# Document:
################

Het EESC erkent dat er nu reeds goed functionerende structuren bestaan op regionaal niveau, inclusief netwerken van waarnemingsposten voor de arbeidsmarkt, die op doeltreffende wijze bijdragen aan de verwezenlijking van de gemeenschappelijke EU-werkgelegenheidsdoelstellingen van de Europa 2020-strategie. Het beveelt aan dat de Commissie en de lidstaten, met inachtneming van het subsidiariteitsbeginsel en de verscheidenheid in de EU, de betrekkingen tussen de ODA's en de regionale waarnemingsposten meer te structureren.

1.3

In het verlengde van de maatregelen die in de Agenda voor nieuwe vaardigheden en banen worden voorgesteld, erkent het EESC de belangrijke rol die door de ODA's wordt gespeeld bij de tenuitvoerlegging van de prioriteiten die gericht zijn op de versterking van de vier aspecten van flexizekerheid.

################

# Gegevensfragmenten:
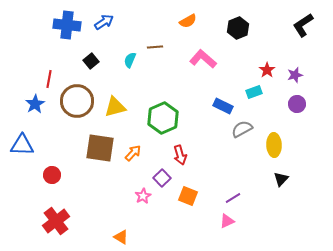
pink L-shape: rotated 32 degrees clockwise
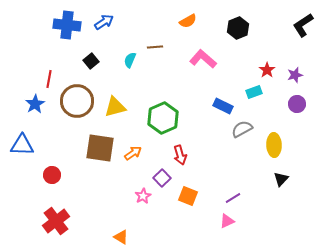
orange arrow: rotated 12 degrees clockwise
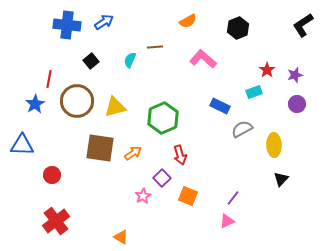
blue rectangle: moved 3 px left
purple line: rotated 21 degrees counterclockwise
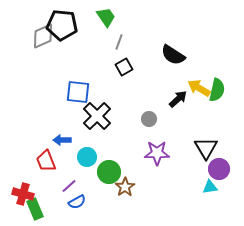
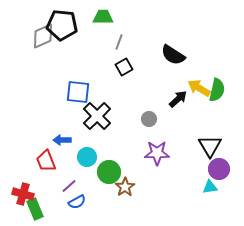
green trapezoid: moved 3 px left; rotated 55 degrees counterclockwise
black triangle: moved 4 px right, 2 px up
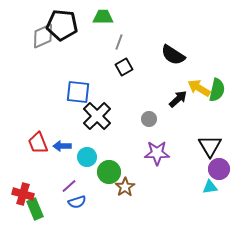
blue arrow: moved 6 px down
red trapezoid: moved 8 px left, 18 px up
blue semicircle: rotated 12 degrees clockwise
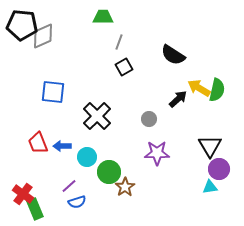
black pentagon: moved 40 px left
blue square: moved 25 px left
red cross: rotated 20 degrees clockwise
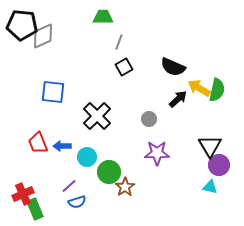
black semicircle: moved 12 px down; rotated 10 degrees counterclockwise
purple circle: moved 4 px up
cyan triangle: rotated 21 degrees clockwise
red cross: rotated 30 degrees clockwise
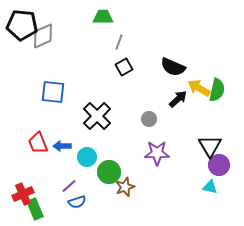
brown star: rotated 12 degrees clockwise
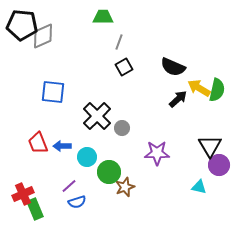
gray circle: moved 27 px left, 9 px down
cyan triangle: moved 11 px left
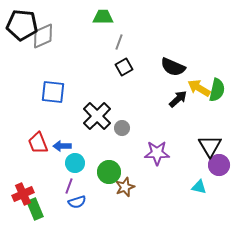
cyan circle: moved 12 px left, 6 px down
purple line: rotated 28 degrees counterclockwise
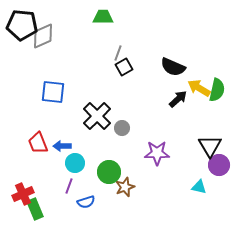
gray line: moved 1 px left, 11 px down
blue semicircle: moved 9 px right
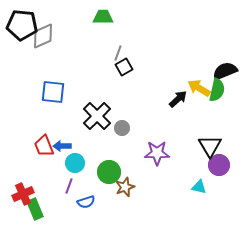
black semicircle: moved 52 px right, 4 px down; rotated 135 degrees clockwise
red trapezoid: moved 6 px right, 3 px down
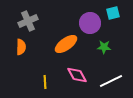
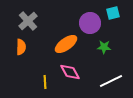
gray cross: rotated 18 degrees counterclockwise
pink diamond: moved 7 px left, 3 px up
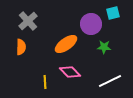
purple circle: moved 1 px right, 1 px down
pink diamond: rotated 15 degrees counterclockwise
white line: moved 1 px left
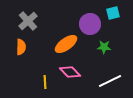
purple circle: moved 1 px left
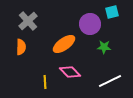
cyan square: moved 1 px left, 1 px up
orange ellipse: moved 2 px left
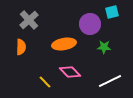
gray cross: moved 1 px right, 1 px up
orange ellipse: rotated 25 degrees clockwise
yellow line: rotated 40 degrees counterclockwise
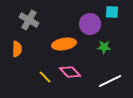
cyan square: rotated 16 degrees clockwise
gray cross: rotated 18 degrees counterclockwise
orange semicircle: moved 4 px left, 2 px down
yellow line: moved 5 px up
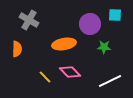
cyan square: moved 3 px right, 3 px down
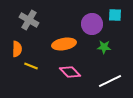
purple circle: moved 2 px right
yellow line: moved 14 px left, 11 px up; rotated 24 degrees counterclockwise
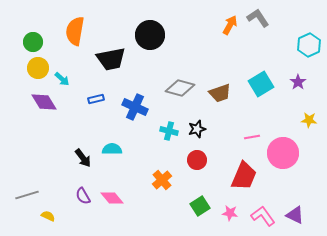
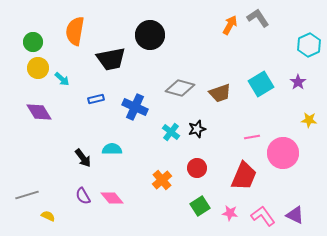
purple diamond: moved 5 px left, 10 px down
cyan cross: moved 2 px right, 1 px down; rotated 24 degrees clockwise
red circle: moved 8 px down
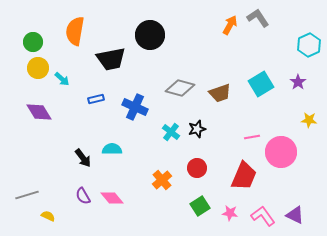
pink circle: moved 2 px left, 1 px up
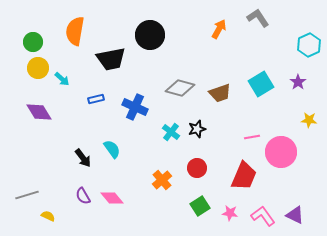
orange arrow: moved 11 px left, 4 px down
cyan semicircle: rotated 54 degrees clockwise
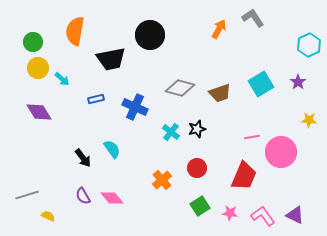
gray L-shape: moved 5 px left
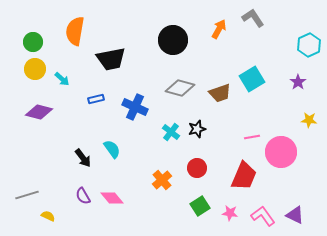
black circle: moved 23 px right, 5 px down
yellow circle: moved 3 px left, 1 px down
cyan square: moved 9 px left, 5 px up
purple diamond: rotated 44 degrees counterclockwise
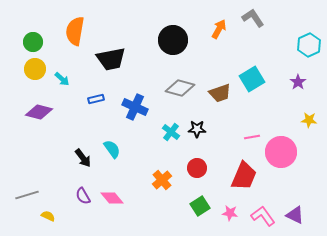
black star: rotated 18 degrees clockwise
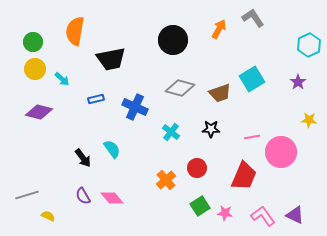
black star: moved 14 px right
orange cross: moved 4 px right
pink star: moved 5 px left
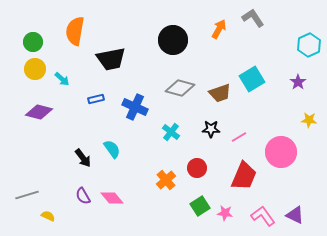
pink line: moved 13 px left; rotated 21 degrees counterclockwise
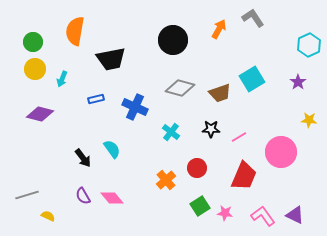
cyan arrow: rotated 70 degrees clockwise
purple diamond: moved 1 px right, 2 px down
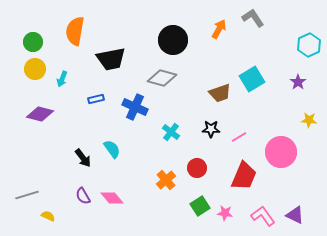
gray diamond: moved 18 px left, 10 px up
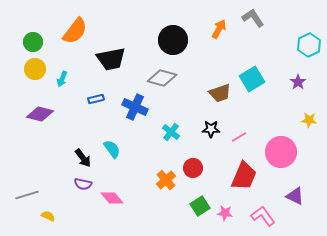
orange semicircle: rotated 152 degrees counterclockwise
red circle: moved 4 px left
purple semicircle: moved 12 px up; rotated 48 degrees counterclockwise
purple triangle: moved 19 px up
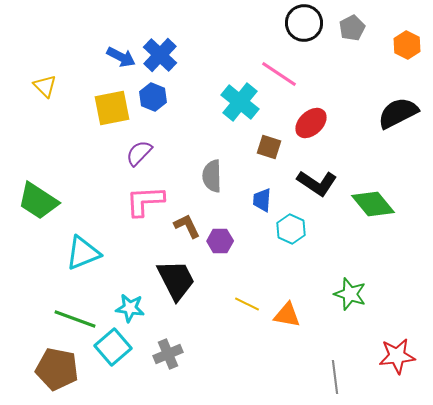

################

# De opdrachten:
- A) Aan welke doelstellingen dragen de goed functionerende regionale structuren volgens het document op doeltreffende wijze bij?
- B) Kun je de alinea uit het document die begint met "Het EESC erkent dat er nu reeds" beknopter weergeven, met behoud van de belangrijkste feiten?
- C) Geef uit het document letterlijk alles terug van "In het verlengde" tot en met "aspecten van flexizekerheid.".

# Resultaten opdrachten:
- A) Aan de gemeenschappelijke EU-werkgelegenheidsdoelstellingen van de Europa 2020-strategie.

- B) Volgens het EESC bestaan er op regionaal niveau al goed werkende structuren, waaronder netwerken van waarnemingsposten voor de arbeidsmarkt. Die dragen doeltreffend bij aan de werkgelegenheidsdoelstellingen van de Europa 2020-strategie. Het EESC beveelt de Commissie en de lidstaten aan de betrekkingen tussen de ODA's en de regionale waarnemingsposten beter te structureren, met respect voor het subsidiariteitsbeginsel en de verscheidenheid in de EU.

- C)
In het verlengde van de maatregelen die in de Agenda voor nieuwe vaardigheden en banen worden voorgesteld, erkent het EESC de belangrijke rol die door de ODA's wordt gespeeld bij de tenuitvoerlegging van de prioriteiten die gericht zijn op de versterking van de vier aspecten van flexizekerheid.